ガソリン200円/ℓ時代が目の前に来ている。かれこれ10年近く前70円台だったことを考えると隔世の感がある。自家用車を持たず、日々の移動の手段は「自分の脚」という生活を送っているから関係ないといえば関係ないのだが、原油価格の高騰は一般庶民の財布を脅かすゆえ何とかならないものかとついつい思案してしまう。極論を言ってしまうと、おそらく資本主義が行き着くところまで来てしまっているということなのだろう。

エルガー:弦楽セレナードホ短調作品20
サー・エイドリアン・ボールト指揮ロンドン・フィルハーモニー管弦楽団

昨年の今日とりあげたエルガーの「愛の挨拶」はキャロラインとの婚約記念に贈られた名曲だが、このセレナードは3回目の結婚記念日のプレゼントとして夫人に贈られたものらしい。たかだか10数分の楽曲だが、こんなにも切なく愛らしい音楽があるだろうか。
エルガーといえば「威風堂々」第1番が圧倒的に有名だが、先の「愛の挨拶」といい、チェロ協奏曲といい、このセレナードといい、弦楽器メインの楽曲に対して格別のセンスを発揮するようだ。エルガーのこういう大作はもっと注目されてもいいはずだ・・・。

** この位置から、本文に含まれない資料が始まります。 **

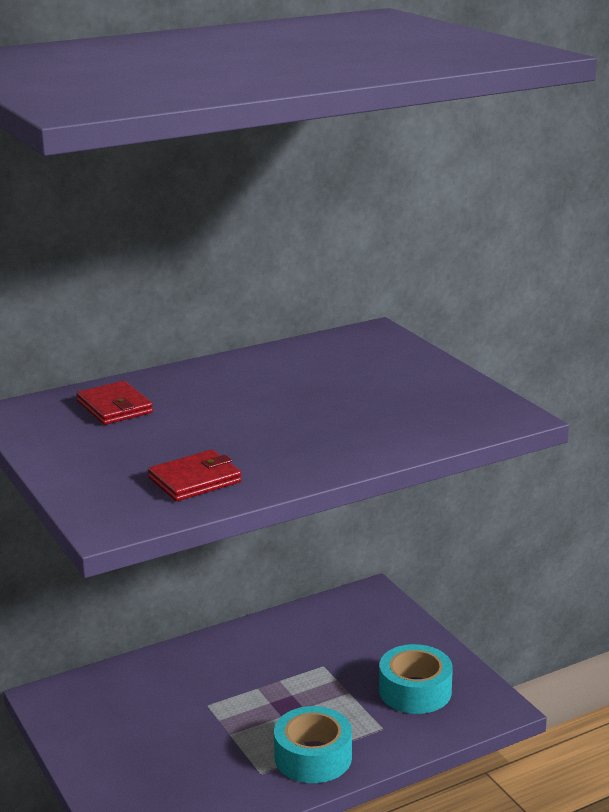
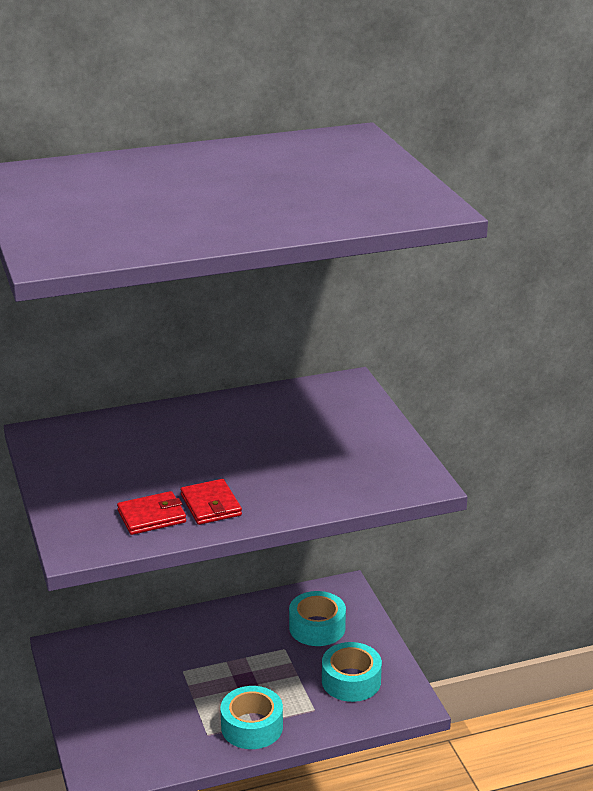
camera: 10 degrees right, 5 degrees up
red wallet [76,381,153,425] -> red wallet moved to [181,479,242,525]
none -> turquoise tape [289,591,346,646]

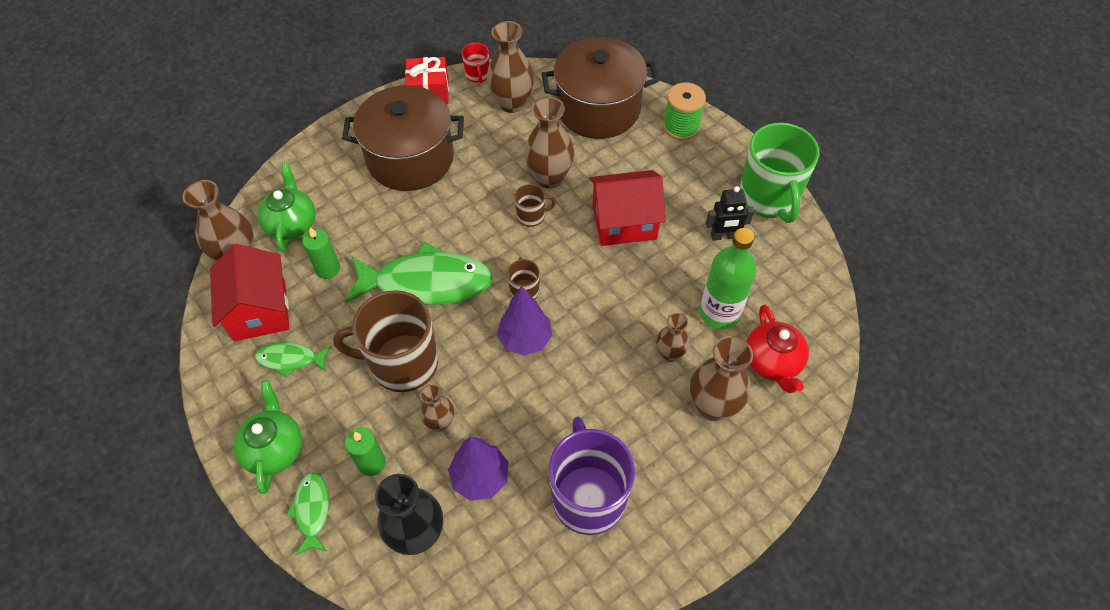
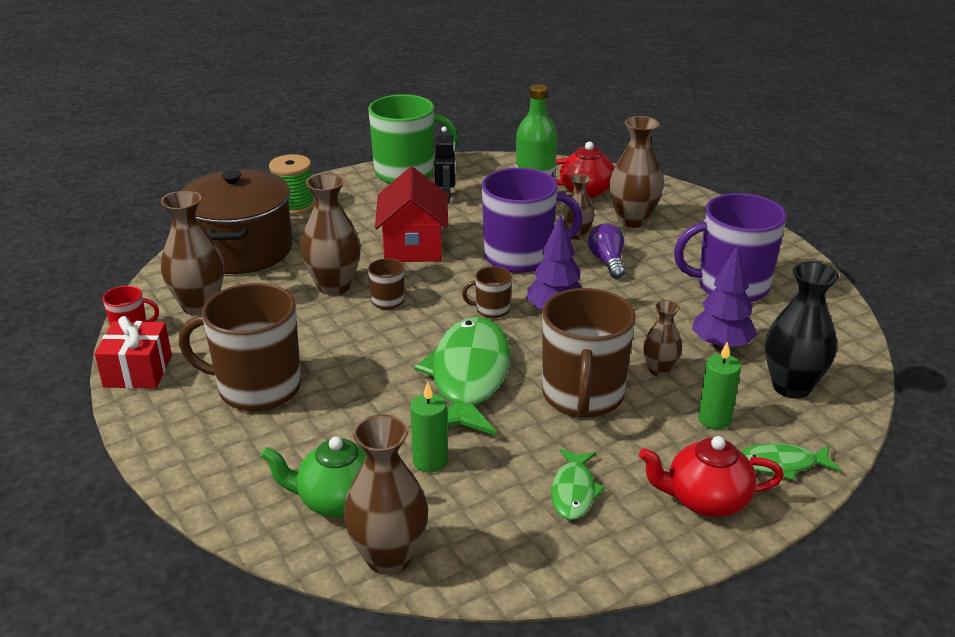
camera: 85 degrees left, 25 degrees down
red house [210,244,289,341] -> none
green teapot [234,380,302,494] -> red teapot [639,436,784,517]
brown pot [342,85,464,191] -> brown mug [179,283,301,411]
none -> purple mug [482,168,583,273]
none -> purple light bulb [588,223,625,279]

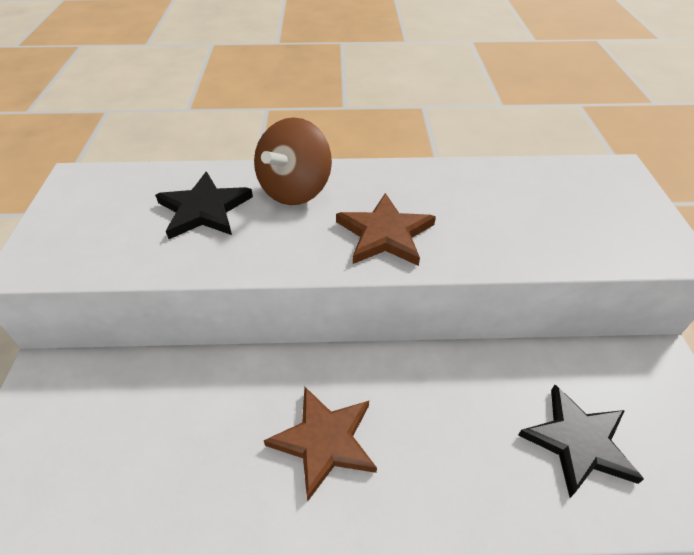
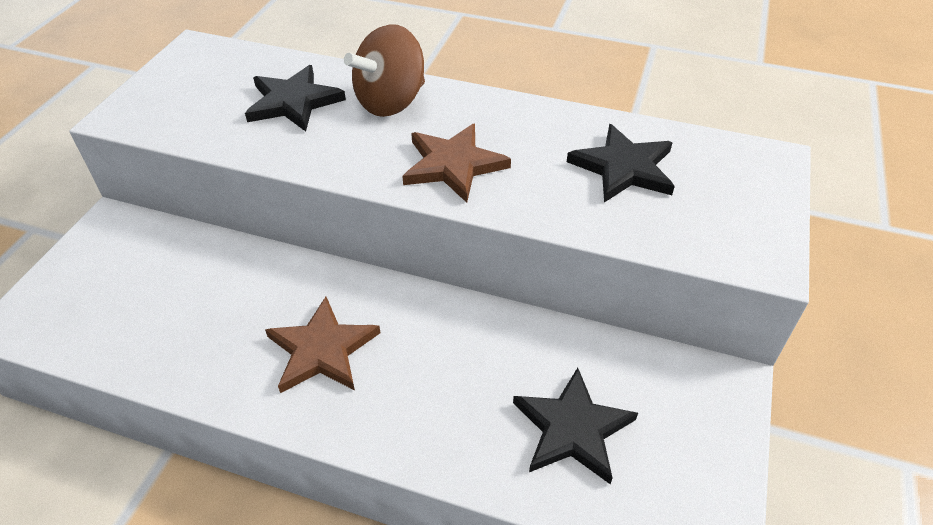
camera: 20 degrees right, 0 degrees up
none -> black star [567,124,675,203]

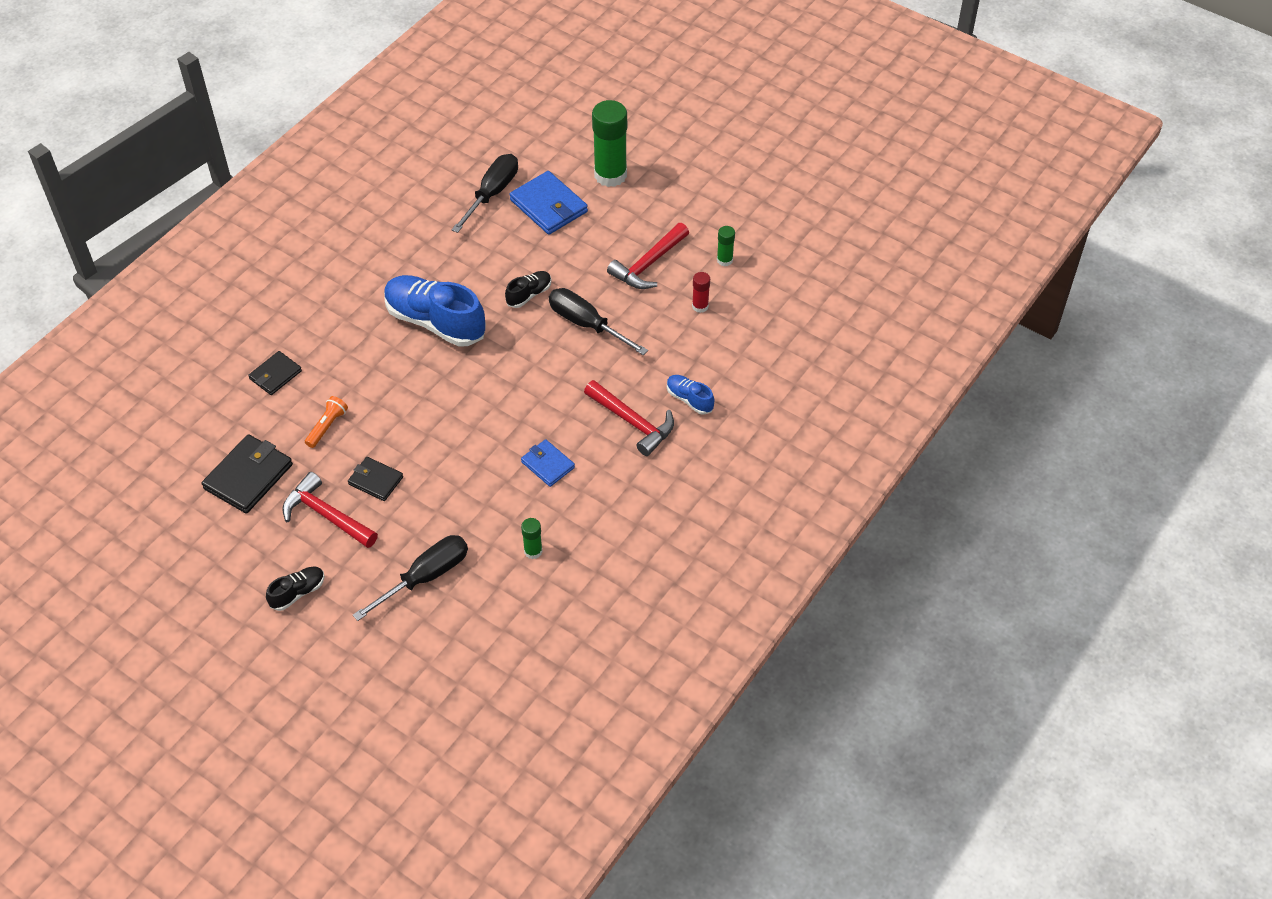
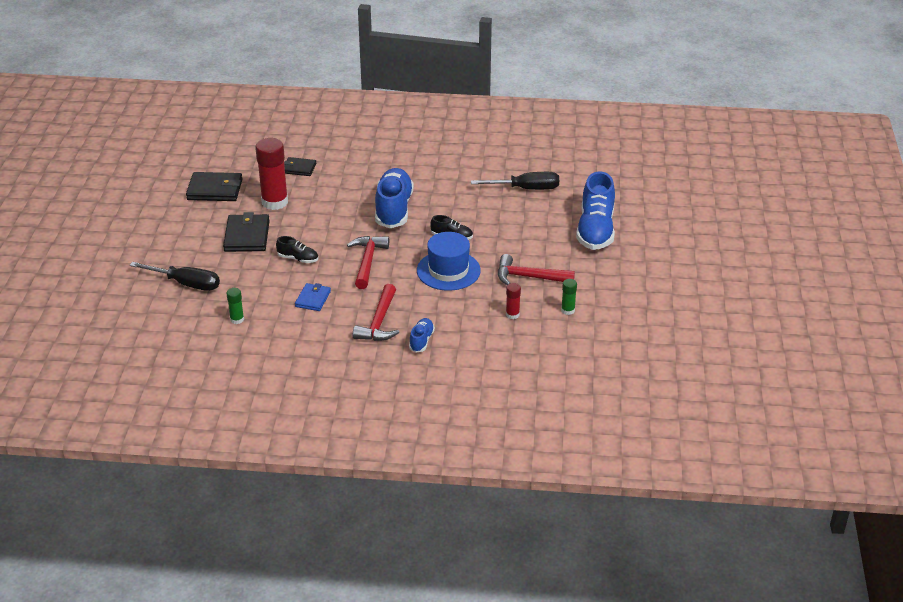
camera: 60 degrees right, 15 degrees down
black shoe [266,566,325,611] -> black shoe moved to [276,236,318,263]
red hammer [282,472,378,548] -> red hammer moved to [347,236,389,289]
orange flashlight [305,396,348,448] -> red glue stick [255,138,288,210]
black wallet [348,457,403,501] -> black wallet [223,212,270,252], size x1.65
blue wallet [510,171,588,235] -> none
black screwdriver [549,288,648,355] -> blue hat [417,232,481,291]
green glue stick [592,100,627,187] -> blue shoe [576,171,615,250]

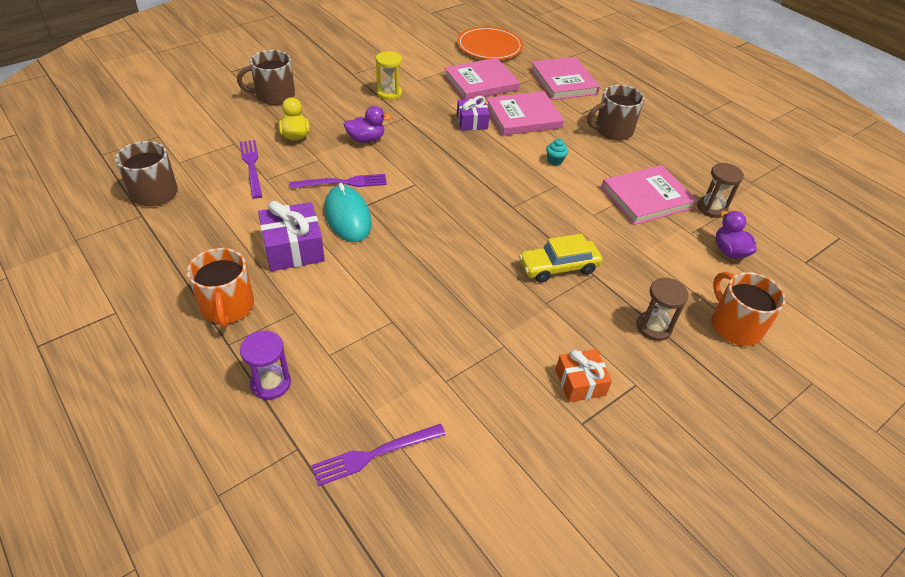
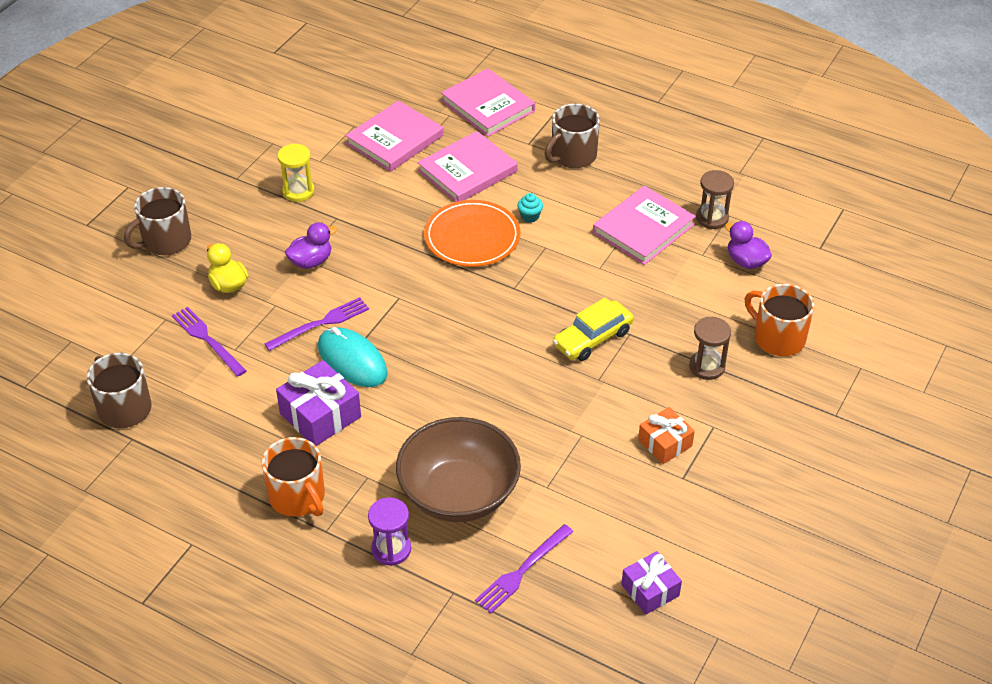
camera: 20 degrees left, 0 degrees up
orange plate [457,27,523,60] -> orange plate moved to [424,200,521,267]
purple gift [457,96,490,131] -> purple gift moved to [621,551,682,615]
none -> brown bowl [396,417,521,522]

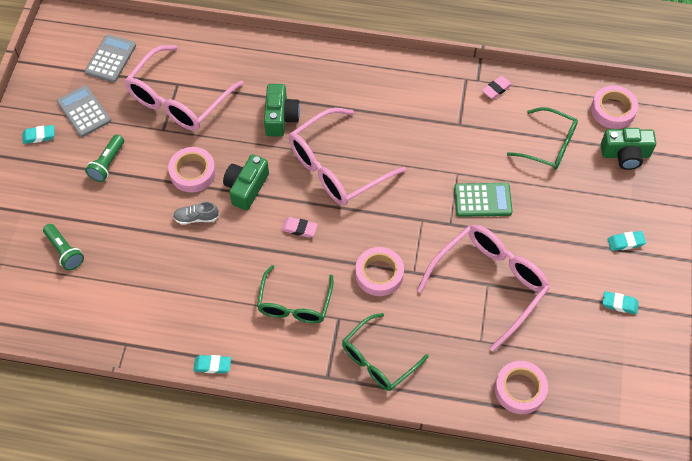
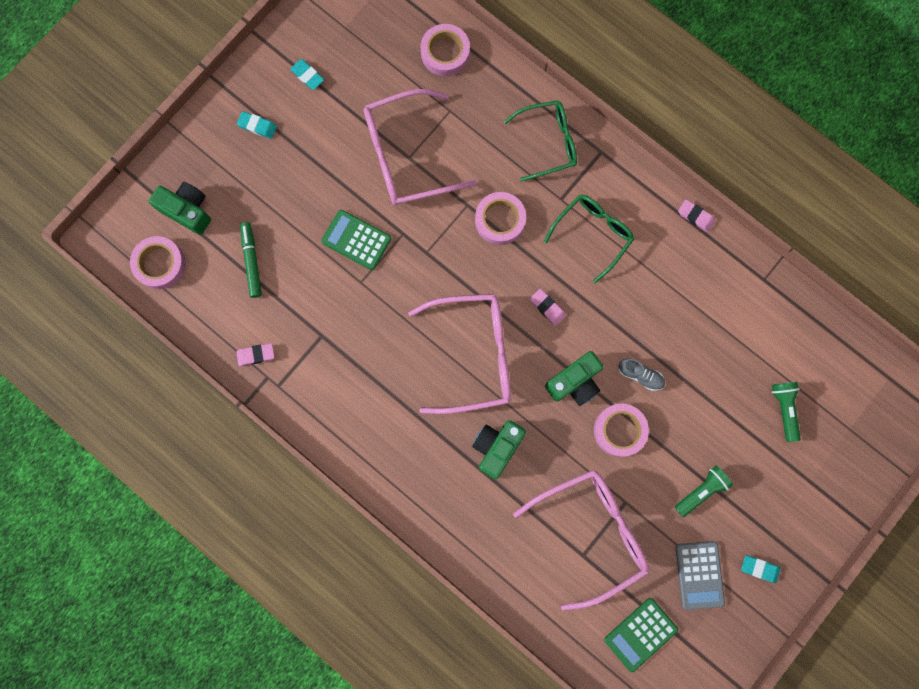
camera: 150 degrees left, 20 degrees up
grey calculator [85,34,136,83] -> green calculator [604,598,678,672]
turquoise eraser [193,355,231,373] -> pink eraser [678,199,715,232]
green glasses [507,107,578,170] -> green marker [240,222,262,298]

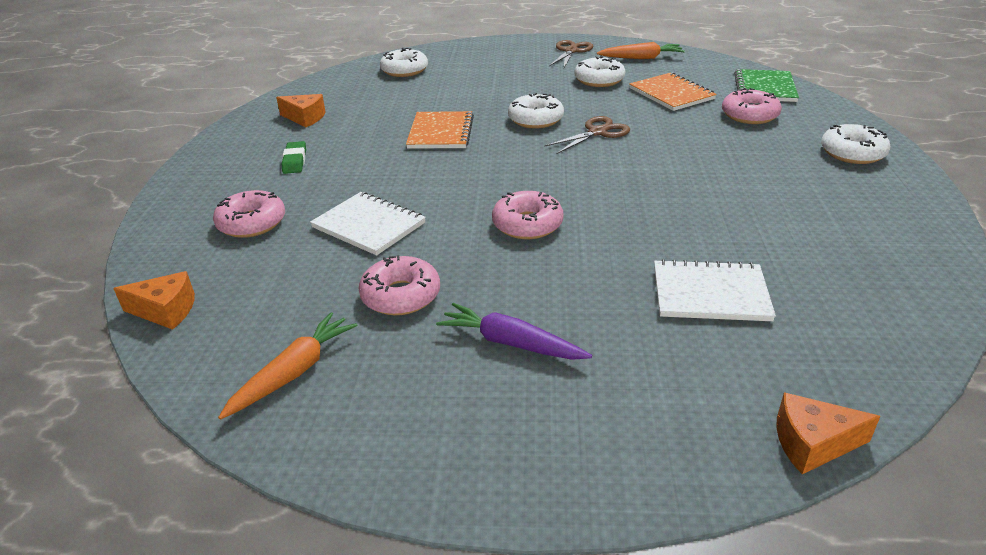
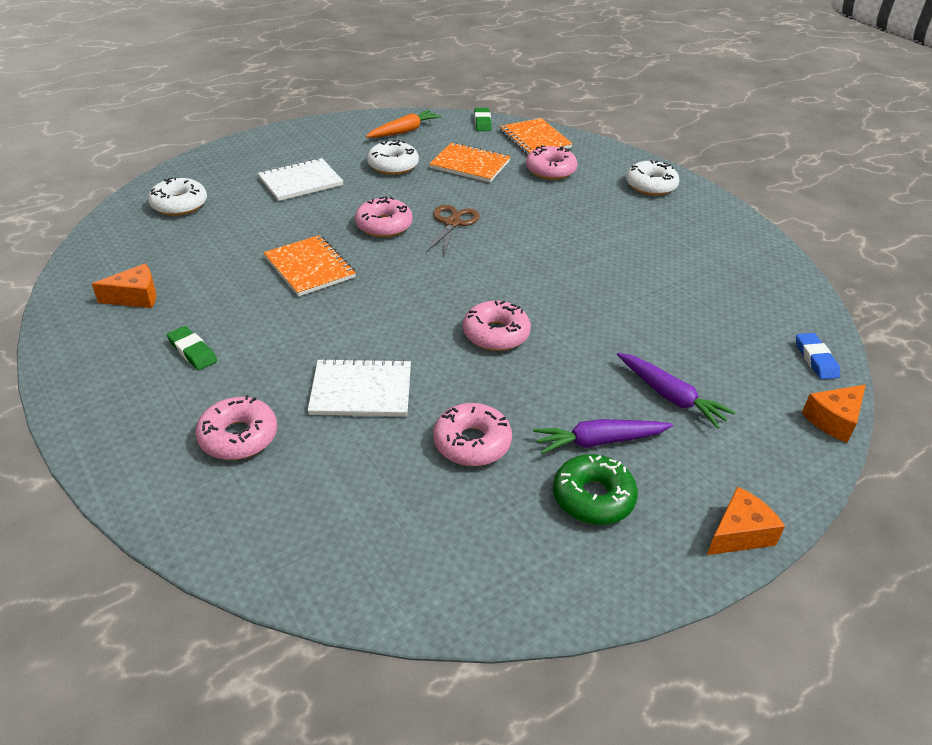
camera: 40 degrees left, 5 degrees up
orange cheese [113,271,195,330] -> orange cheese moved to [707,486,785,555]
orange carrot [218,312,357,420] -> none
white donut [508,93,564,128] -> pink donut [355,196,413,237]
brown scissors [549,40,594,68] -> none
white notebook [654,259,776,321] -> white notebook moved to [258,158,343,201]
green notebook [734,69,799,102] -> orange notebook [500,118,573,155]
none -> green eraser [475,108,491,131]
none -> green donut [553,454,638,525]
none -> purple carrot [617,353,735,429]
none -> blue eraser [796,333,840,379]

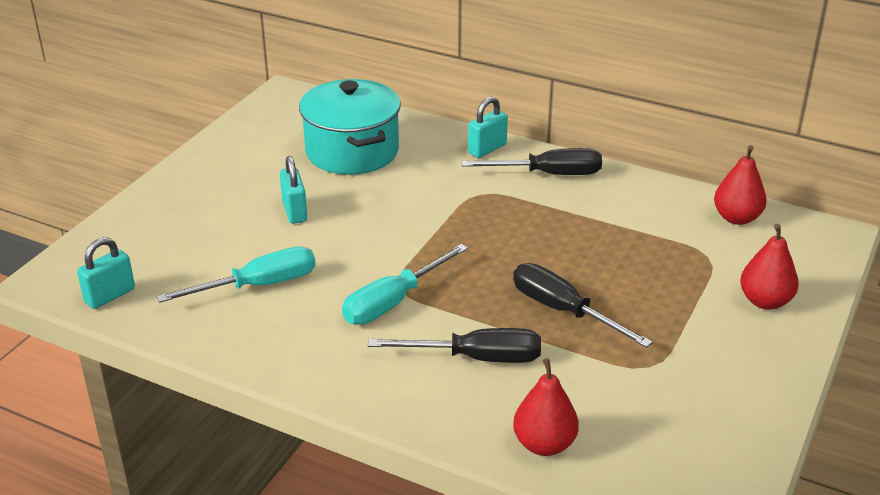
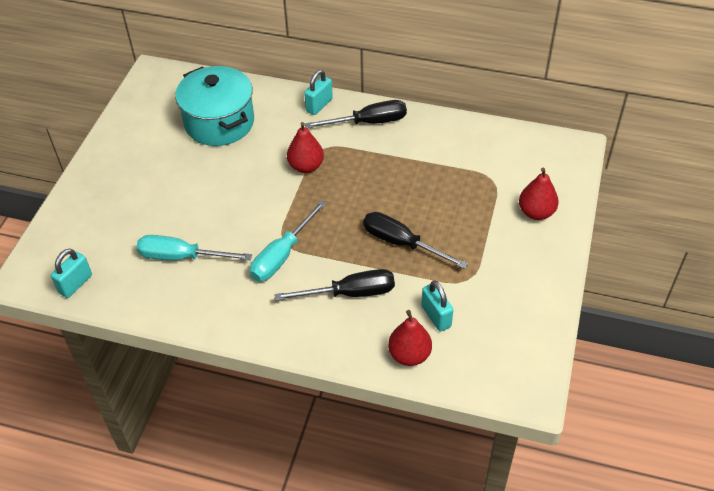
camera: 10 degrees left, 15 degrees up
turquoise screwdriver [156,246,316,303] -> turquoise screwdriver turned 135 degrees counterclockwise [136,235,252,260]
turquoise padlock [280,156,307,224] -> turquoise padlock moved to [421,280,453,332]
red pear [714,145,767,225] -> red pear moved to [287,122,324,173]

この前の「宇宿允人の世界」のアンコールでバーバーの「弦楽のためのアダージョ」が演られて不覚にも涙がこぼれそうになった。弦楽合奏というのはどうも心の琴線に触れる波動をもっているようで若い頃から妙に好きなジャンルである。弦楽器の音は曲線的で、そういう意味では「水」の性質に極めて近いらしい。とにかく癒されるのだ。

ところで、今年はボールト没後25年。カラヤンや朝比奈の生誕100年が賑わっている中、このイギリスの名指揮者のことがほとんど話題にのぼらないことは悲しいことである。ビーチャムやバルビローリの陰に隠れ、ギュンター・ヴァント同様最晩年になってようやく一般的な人気を獲得した音楽家。特に彼の演奏するエルガーは素晴らしい。